Zeiss uses getML to improve predictive maintenance models by several percent

ZEISS is working on delivering highly reliable machines and support processes. GetML allows building new predictive maintenance applications in a fraction of the time.


ZEISS is an internationally leading technology enterprise that operates in the fields of optics and optoelectronics. In 2018, the company employed 29,000 people and had an annual revenue totaling more than 5.8 billion euros. ZEISS comprises a division called ZEISS Digital Innovation Partners which employs around 50 developers, data engineers & scientists. Here, ZEISS is at the front line of digital transformation and promotes beyond state-of-the-art solutions in the rapidly changing fields of IoT, Augmented Reality, Smart Connected Products and Customer Success.


ZEISS relies on the outstanding performance of its highly complex operating production machines to guarantee the excellent quality of its customers’ products. However, machine performances decline over time if untreated and cause economic damage. Hence, ZEISS Digital Innovation Partners developed a predictive maintenance algorithm to determine those production machines likely to fail soon. Subsequently, the system prioritizes these machines for an off-schedule maintenance inspection. The in-house-built model already worked well. Yet, identifying the respective machines is like searching for the notorious “needle in a haystack.” The question remained whether the predictive accuracy of the maintenance models at ZEISS could be optimized. Therefore, ZEISS Digital Innovation Partners collaborated with the getML team: The cooperation should show whether automatic feature extraction can help to build more accurate prediction models.


Machines quickly gather hundreds of gigabytes of raw data that ML algorithms need to be able to process. Existing ML algorithms require significant manual extra work to process and to make predictions based on data of such complexity. Current ML algorithms can’t uncover relevant features in multivariate time series that span multiple tables. Hence, a data scientist must work on feature identification and extraction for every new project manually. This procedure requires a profound knowledge of the underlying processes that cause machines to fail (manual feature extraction usually takes 2-3 months of full-time work and hence consumes significant amounts of a project’s budget). Features missing in the development of ML algorithms can jeopardize its prediction accuracy. Underperforming models then may lead to redundant maintenance services or even to the outage of production lines.

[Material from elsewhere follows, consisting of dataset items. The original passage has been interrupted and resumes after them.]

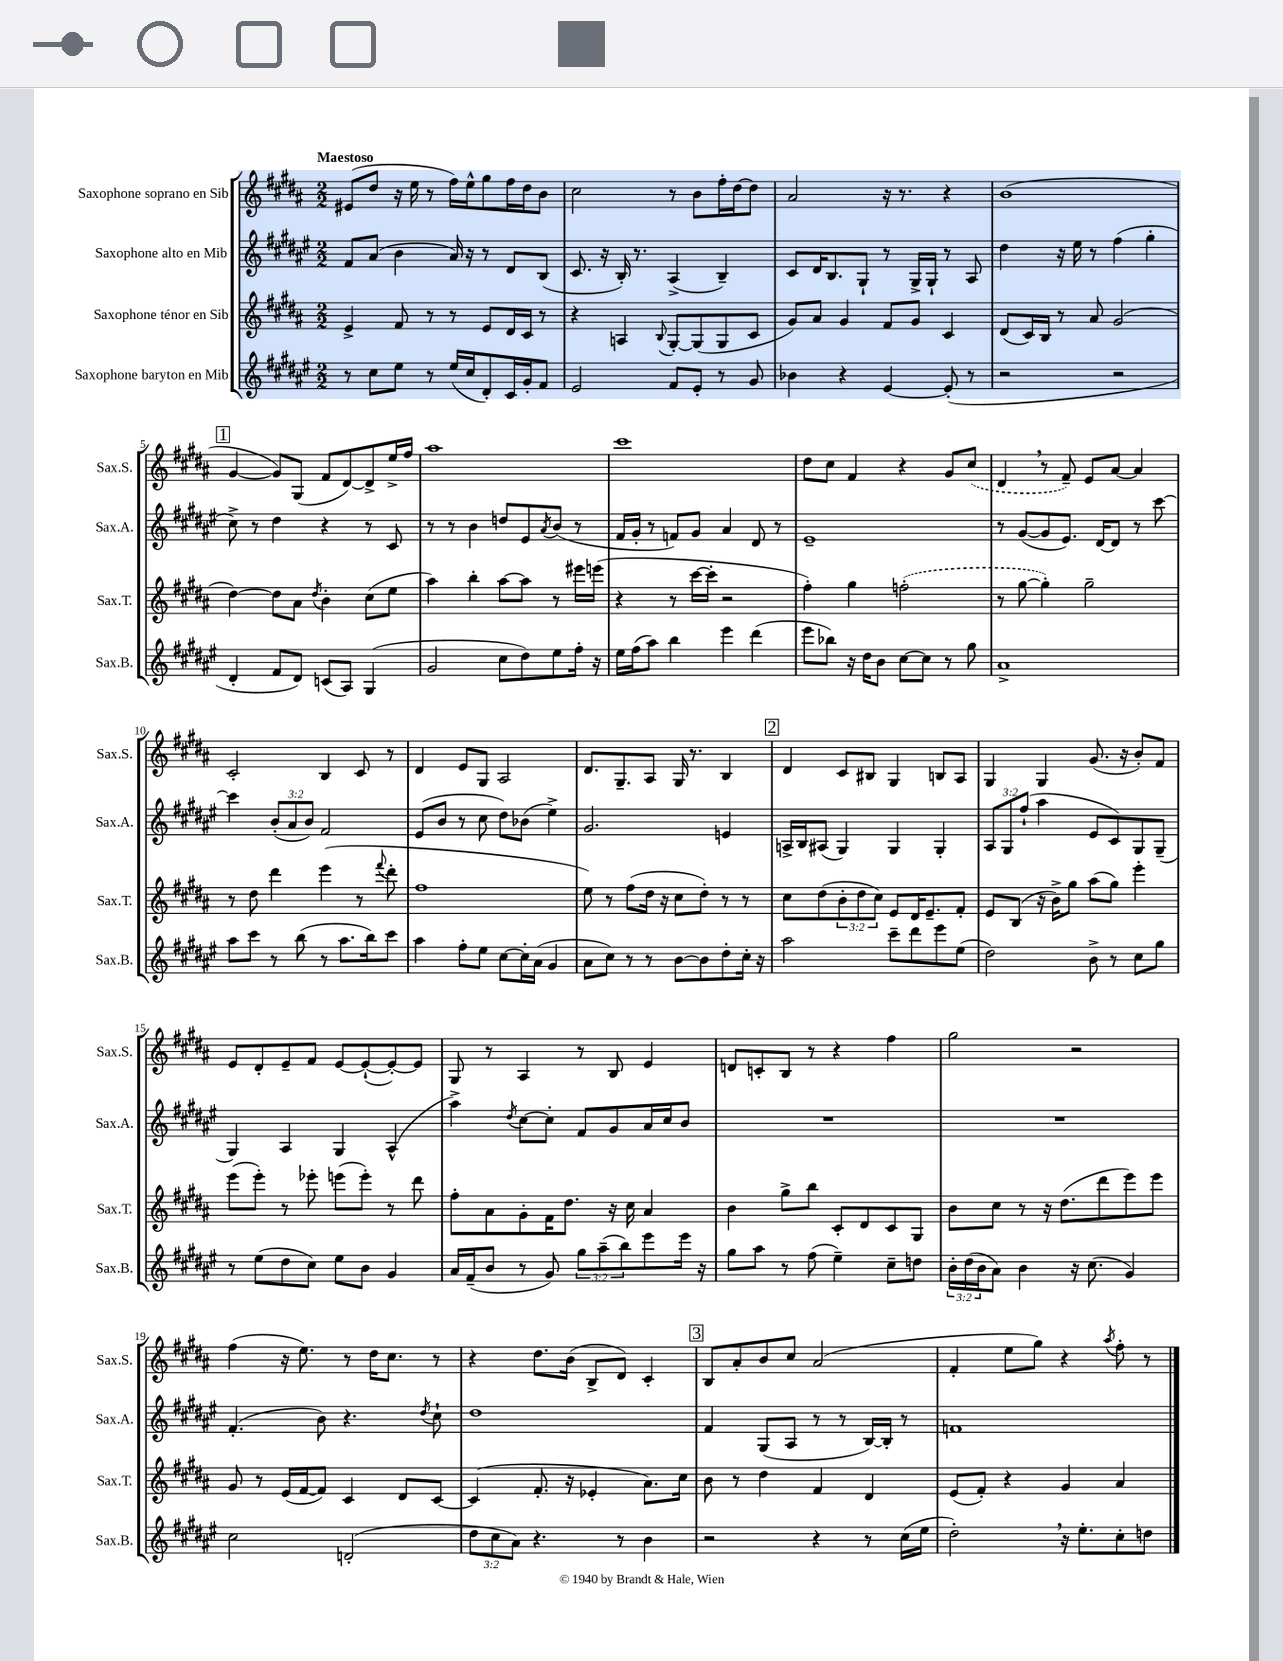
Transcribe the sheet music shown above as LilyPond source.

<<
\new StaffGroup <<
\new Staff = "s0" \with { instrumentName = "Saxophone soprano en Sib" shortInstrumentName = "Sax.S." } {
    \clef treble \key b \major \numericTimeSignature \time 2/2 \tempo "Maestoso"
    eis'8( dis''8 r16 e''16 r8 fis''16) e''16-^ gis''8 fis''16 dis''16 b'8 |
    cis''2 r8 b'8 fis''16-. dis''16~ dis''8 |
    ais'2 r16 r8. r4 |
    b'1( |
    \mark \markup { \box "1" } gis'4~ gis'8) gis8( fis'8 dis'8~) dis'8-> e''16-> fis''16 |
    ais''1 |
    cis'''1 |
    dis''8 cis''8 fis'4 r4 gis'8 \once \slurDashed cis''8( |
    dis'4 \breathe r8 fis'8--) e'8 ais'8~ ais'4 |
    cis'2-. b4 cis'8 r8 |
    dis'4 e'8 gis8 ais2 |
    dis'8. gis8.-- ais8 gis16 r8. b4 |
    \mark \markup { \box "2" } dis'4 cis'8 bis8 gis4 b8 ais8 |
    gis4 gis4 gis'8.( r16 b'8-.) fis'8 |
    e'8 dis'8-. e'8-- fis'8 e'8~ e'8~-!( e'8~-.) e'8 |
    gis8 r8 ais4 r8 b8 e'4 |
    d'8 c'8-. b8 r8 r4 fis''4 |
    gis''2 r2 |
    fis''4( r16 e''8.) r8 dis''16 cis''8. r8 |
    r4 dis''8. b'16( b8-> dis'8) cis'4-. |
    \mark \markup { \box "3" } b8 ais'8-. b'8 cis''8 ais'2( |
    fis'4-. e''8 gis''8) r4 \acciaccatura { ais''8 } fis''8-. r8 \bar "|." |
}
\new Staff = "s1" \with { instrumentName = "Saxophone alto en Mib" shortInstrumentName = "Sax.A." } {
    \clef treble \key fis \major \numericTimeSignature \time 2/2 \override Staff.TupletNumber.text = #tuplet-number::calc-fraction-text
    fis'8 ais'8( b'4 ais'16) r16 r8 dis'8 b8( |
    cis'8. r16 b16-.) r8. ais4->( b4--) |
    cis'8 dis'16 b8. gis8-! r8 gis16-> gis16-! r8 ais8 |
    dis''4 r16 eis''16 r8 fis''4( gis''4-. |
    \mark \markup { \box "1" } cis''8->) r8 dis''4 r4 r8 cis'8 |
    r8 r8 b'4 d''8 eis'8 \acciaccatura { ais'8 } b'8( r8 |
    fis'16 gis'16-. r8 f'8) gis'8 ais'4 dis'8 r8 |
    eis'1-- |
    r8 gis'8~( gis'8 eis'8.) dis'16~ dis'8 r8 cis'''8~ |
    cis'''4 \tuplet 3/2 { b'8-.( ais'8 b'8) } fis'2 |
    eis'8( b'8 r8 cis''8 dis''8) bes'8( eis''4->) |
    gis'2. e'4 |
    \mark \markup { \box "2" } a16-> b16 ais8( gis4) gis4 gis4-. |
    \tuplet 3/2 { ais8 gis8 fis''8-!( } ais''4 eis'8 cis'8) gis8 gis8--( |
    gis4) ais4 gis4 ais4-^( |
    ais''4->) \acciaccatura { dis''8 } cis''8~ cis''8-. fis'8 gis'8 ais'16 cis''16 b'8 |
    R1 |
    R1 |
    fis'4.-.( b'8) r4. \acciaccatura { dis''8 } cis''8-! |
    dis''1 |
    \mark \markup { \box "3" } fis'4 gis8( ais8 r8 r8 b16~) b16-. r8 |
    f'1 \bar "|." |
}
\new Staff = "s2" \with { instrumentName = "Saxophone ténor en Sib" shortInstrumentName = "Sax.T." } {
    \clef treble \key b \major \numericTimeSignature \time 2/2 \override Staff.TupletNumber.text = #tuplet-number::calc-fraction-text
    e'4-> fis'8 r8 r8 e'8 dis'16 cis'16 r8 |
    r4 a4 \appoggiatura { b8 } gis8~-. gis8( gis8 cis'8 |
    gis'8) ais'8 gis'4 fis'8 gis'8 cis'4 |
    dis'8( cis'16) b16 r8 ais'8 gis'2( |
    \mark \markup { \box "1" } dis''4~) dis''8 ais'8 \acciaccatura { dis''8 } b'4-. cis''8( e''8 |
    ais''4) b''4-. ais''8~ ais''8 r8 eis'''16 e'''16( |
    r4 r8 cis'''16~ cis'''16-. r2 |
    fis''4-.) gis''4 \once \slurDashed f''2-.( |
    r8 gis''8~ gis''4-.) gis''2-- |
    r8 dis''8 dis'''4 e'''4( r8 \appoggiatura { fis'''8 } dis'''8-. |
    fis''1 |
    e''8) r8 fis''8( dis''16 r16 cis''8 dis''8-.) r8 r8 |
    \mark \markup { \box "2" } cis''8 dis''8( \tuplet 3/2 { b'8-. dis''8 cis''8) } e'8 dis'16 e'8.-- fis'8-. |
    e'8 b8( r16 b'16->) gis''8 ais''8( gis''8) e'''4-. |
    e'''8( e'''8-.) r8 ees'''8-. e'''8( e'''8-.) r8 dis'''8 |
    fis''8-. ais'8 gis'8-. fis'16 dis''8. r16 cis''16 ais'4 |
    b'4 gis''8-> b''8 cis'8-. dis'8 cis'8 gis8 |
    b'8 cis''8 r8 r16 dis''8.( dis'''8 e'''8) e'''8 |
    gis'8 r8 e'16( fis'16~ fis'8) cis'4 dis'8 cis'8~ |
    cis'4( fis'8.-. r16 ees'4-. ais'8.) cis''16 |
    \mark \markup { \box "3" } b'8 r8 dis''4 fis'4 dis'4 |
    e'8( fis'8-.) r4 gis'4 ais'4 \bar "|." |
}
\new Staff = "s3" \with { instrumentName = "Saxophone baryton en Mib" shortInstrumentName = "Sax.B." } {
    \clef treble \key fis \major \numericTimeSignature \time 2/2 \override Staff.TupletNumber.text = #tuplet-number::calc-fraction-text
    r8 cis''8 eis''8 r8 eis''16( cis''16 dis'8-.) cis'16 gis'16-. fis'8 |
    eis'2 fis'8 eis'8-. r8 gis'8 |
    bes'4 r4 eis'4~ eis'8-.( r8 |
    r2 r2 |
    \mark \markup { \box "1" } dis'4-. fis'8 dis'8) c'8( ais8) gis4( |
    gis'2 cis''8 dis''8) eis''8 fis''16-. r16 |
    eis''16 fis''16( ais''8) b''4 eis'''4 dis'''4( |
    eis'''8 bes''8) r16 dis''16 b'8 cis''8~ cis''8 r8 gis''8 |
    ais'1-> |
    ais''8 cis'''8 r8 b''8( r8 ais''8. b''16) cis'''8 |
    ais''4 fis''8-. eis''8 cis''8~ cis''16-. ais'16( gis'4 |
    ais'8 cis''8) r8 r8 b'8~ b'8 dis''8-. cis''16-. r16 |
    \mark \markup { \box "2" } ais''2 cis'''8-- dis'''8 eis'''8 eis''8( |
    dis''2) b'8-> r8 cis''8 gis''8 |
    r8 eis''8( dis''8 cis''8) eis''8 b'8 gis'4 |
    ais'16 fis'16--( b'8 r8 gis'8) \tuplet 3/2 { gis''8 ais''8--( b''8) } eis'''8 eis'''16 r16 |
    gis''8 ais''8 r8 fis''8( eis''4--) cis''8-- d''8 |
    \tuplet 3/2 { b'16-. dis''16( b'16 } ais'8) b'4 r16 cis''8.( gis'4) |
    cis''2 d'2-.( |
    \tuplet 3/2 { dis''8 cis''8 ais'8) } r4. r8 b'4 |
    \mark \markup { \box "3" } r2 r4 r8 cis''16( eis''16 |
    dis''2-.) \breathe r16 eis''8.-. cis''8-. d''8 \bar "|." |
}
>>
>>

Out-of-the-box ML algorithms do not understand relational and multivariate time series that span multiple tables - getML does. Hence, getML was able to build predictive analytics models on 300 Gigabytes of preprocessed sensor data that the production machines of ZEISS stored in different files and tables. Our team closely collaborated with the data scientists working at ZEISS: In a four-week time frame, we wanted to find out whether getML could exceed the in-house-built predictive maintenance system of ZEISS in terms of speed and accuracy. Within two weeks, we developed and trained the respective model: the getML team delivered a prediction model that indicated more accurately which production machines were likely to suffer a particular defect within the next 90 days. As a consequence, getML was able to further reduce the expected downtime compared to the conventional machine learning models that rely on manually-generated features. In addition, the overall time that the data scientists spent on building similar predictive maintenance models got reduced significantly. Freed-up data science capacities can now be reinvested in the optimization of existing digital innovation products or in the exploration of new business cases. ZEISS continues to use getML in the evaluation phase of new digital innovation products.


The collaboration delivered a top-performing solution: getML’s predictive algorithm outperformed the prediction model based on manually-generated feature extraction within two weeks. The getML prediction model showed higher predictive accuracy than the already existing models. Therefore, scheduled maintenance services optimized the efficiency of service teams. Overall, getML will empower ZEISS Digital Innovation Partners to increase its project efficiency further. Zeiss can invest the resources saved by automated feature engineering in new business cases and in the development of further digital innovation products. getML continues to be the tool of choice for new digital innovation products in the evaluation phase.